With uncertainty mounting about New Jersey’s solar program, the state is exploring ways to ensure prices for energy produced by older solar projects do not fall so low the systems no longer will recover their initial investments.
That could leave hundreds of so-called legacy projects underwater, a prospect that could affect projects developed by many school systems, local governments and others built with the expectation they would deliver cheaper energy bills while producing cleaner electricity.
The issue is the latest problem arising out of a decision by the Legislature and Gov. Phil Murphy in 2018 to shut down the current method of financing solar projects — a system that paid owners of solar arrays for the electricity their projects produced. The move came after lawmakers, environmentalists and even solar advocates agreed the current program was too expensive for utility customers, who mostly footed the bill.
The decision poses a huge dilemma for policymakers, lawmakers and the administration: What type of new funding program needs to be enacted to rein in costs of solar for ratepayers, while at the same time retaining a robust solar program that will help New Jersey achieve its goals of 100% clean energy by 2050?
It also has ramifications for the state’s efforts to transition to other clean energy programs, such as offshore wind, retaining the state’s carbon-free nuclear fleet, and efforts to cut energy use, according to Larry Barth, director of corporate strategies for New Jersey Resources Clean Energy Ventures.
‘A whole lot of money at stake’
Barth cautioned about going back and resetting terms of contracts and agreements reached in the past, a strategy that would undermine confidence in the regulatory system. “That really bogs down the economy; it doesn’t work,’’ he said.

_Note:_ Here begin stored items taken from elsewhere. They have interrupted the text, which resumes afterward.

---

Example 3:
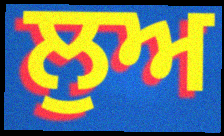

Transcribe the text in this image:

ਲੁਅ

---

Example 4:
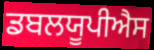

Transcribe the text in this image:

ਡਬਲਯੂਪੀਐਸ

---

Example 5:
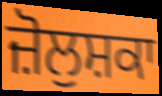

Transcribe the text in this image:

ਜ਼ੋਲੁਸ਼ਕਾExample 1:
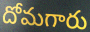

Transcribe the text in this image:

దోమగారు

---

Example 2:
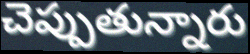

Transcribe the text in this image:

చెప్పుతున్నారు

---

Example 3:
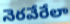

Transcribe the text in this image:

నెరవేరేలా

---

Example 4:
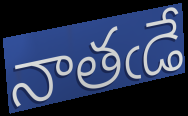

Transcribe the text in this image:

నాతఁడే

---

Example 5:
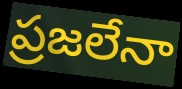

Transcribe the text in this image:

ప్రజలేనాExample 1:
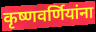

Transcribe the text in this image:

कृष्णवर्णियांना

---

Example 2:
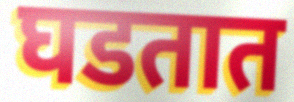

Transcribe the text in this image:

घडतात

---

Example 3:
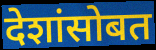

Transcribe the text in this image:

देशांसोबत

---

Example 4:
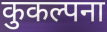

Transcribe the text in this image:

कुकल्पना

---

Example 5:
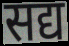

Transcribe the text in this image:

सद्य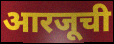
आरजूचीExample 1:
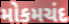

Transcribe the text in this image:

મોકમચંદ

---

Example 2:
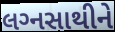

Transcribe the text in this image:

લગ્‍નસાથીને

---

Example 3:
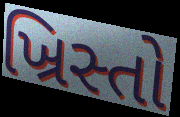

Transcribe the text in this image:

ખ્રિસ્તો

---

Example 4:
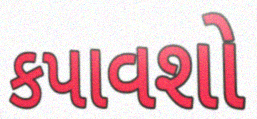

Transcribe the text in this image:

કપાવશો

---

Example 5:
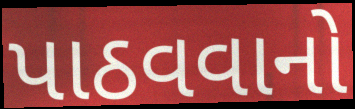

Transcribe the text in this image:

પાઠવવાનોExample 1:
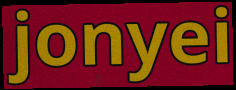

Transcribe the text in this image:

jonyei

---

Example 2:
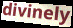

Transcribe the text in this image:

divinely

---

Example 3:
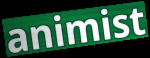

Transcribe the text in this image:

animist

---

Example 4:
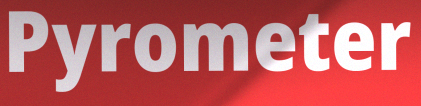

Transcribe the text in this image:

Pyrometer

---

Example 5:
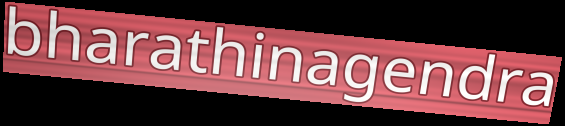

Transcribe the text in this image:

bharathinagendra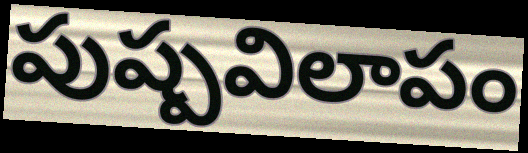
పుష్పవిలాపం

“There is a whole lot of money at stake,’’ conceded Abe Silverman, general counsel of the New Jersey Board of Public Utilities, the state agency overseeing the process. The agency is likely to come back with a draft proposal outlining possible options, but it is likely not to be resolved quickly, he said.

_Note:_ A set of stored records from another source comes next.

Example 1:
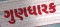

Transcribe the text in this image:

ગુણધારક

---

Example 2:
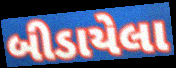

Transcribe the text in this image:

બીડાયેલા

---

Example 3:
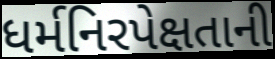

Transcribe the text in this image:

ધર્મનિરપેક્ષતાની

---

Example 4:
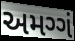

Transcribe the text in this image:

અમગ્ગં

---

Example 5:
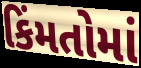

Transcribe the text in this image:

કિંમતોમાં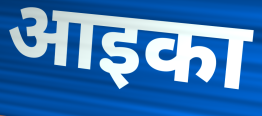
आइकाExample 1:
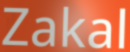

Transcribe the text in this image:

Zakal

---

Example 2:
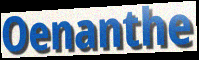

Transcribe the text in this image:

Oenanthe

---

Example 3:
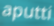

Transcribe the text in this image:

aputti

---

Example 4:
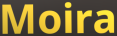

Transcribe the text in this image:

Moira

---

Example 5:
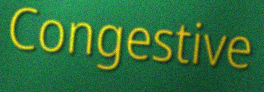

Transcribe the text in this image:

Congestive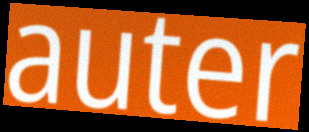
auter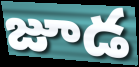
జూడ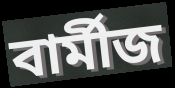
বাৰ্মীজ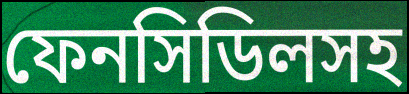
ফেনসিডিলসহ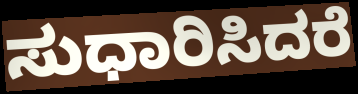
ಸುಧಾರಿಸಿದರೆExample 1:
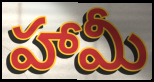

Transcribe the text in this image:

హామీ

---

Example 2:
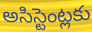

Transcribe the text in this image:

అసిస్టెంట్లకు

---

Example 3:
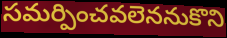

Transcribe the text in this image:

సమర్పించవలెననుకొని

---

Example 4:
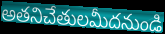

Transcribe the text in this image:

అతనిచేతులమీదనుండి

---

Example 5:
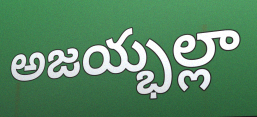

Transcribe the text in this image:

అజయ్భల్లాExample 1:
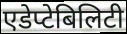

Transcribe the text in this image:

एडेप्टेबिलिटी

Some solar developers contend the revamping of the program could eventually lead to an oversupply of solar renewable energy certificates (SRECs) that could crash the market, as happened about a decade ago, according to Lyle Rawlings, a solar developer based in Flemington.

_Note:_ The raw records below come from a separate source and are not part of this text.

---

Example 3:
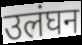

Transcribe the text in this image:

उलंघन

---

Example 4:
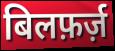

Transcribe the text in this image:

बिलफ़र्ज़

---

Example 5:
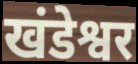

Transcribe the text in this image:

खंडेश्वरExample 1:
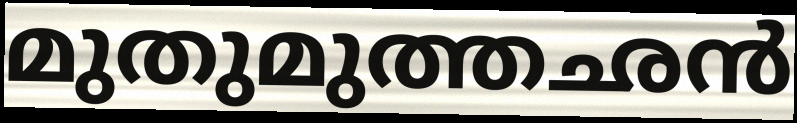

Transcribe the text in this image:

മുതുമുത്തഛൻ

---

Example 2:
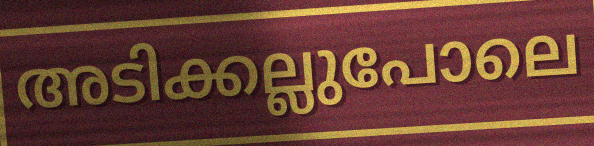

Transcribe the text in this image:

അടിക്കല്ലുപോലെ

“There are hundreds of projects out there,’’ said Greg Tyson of Gabel Associates in Highlands Park. “We don’t want to throw them under the bus for the next phase of the solar program … Something has to be done.’’
Various options for dealing with the legacy projects were mentioned during a Board of Public Utilities hearing Wednesday at Thomas Edison State College, but no clear remedy seemed to attract widespread support.
Meanwhile, there seemed to be rare unanimity about a proposal that won approval Monday in both houses of the Legislature that would provide a way to manage cost caps, which threatened to disrupt the continuing solar program. The proposal, now on the governor’s desk, would give the BPU added flexibility to avoid exceeding the cost cap over the next several years.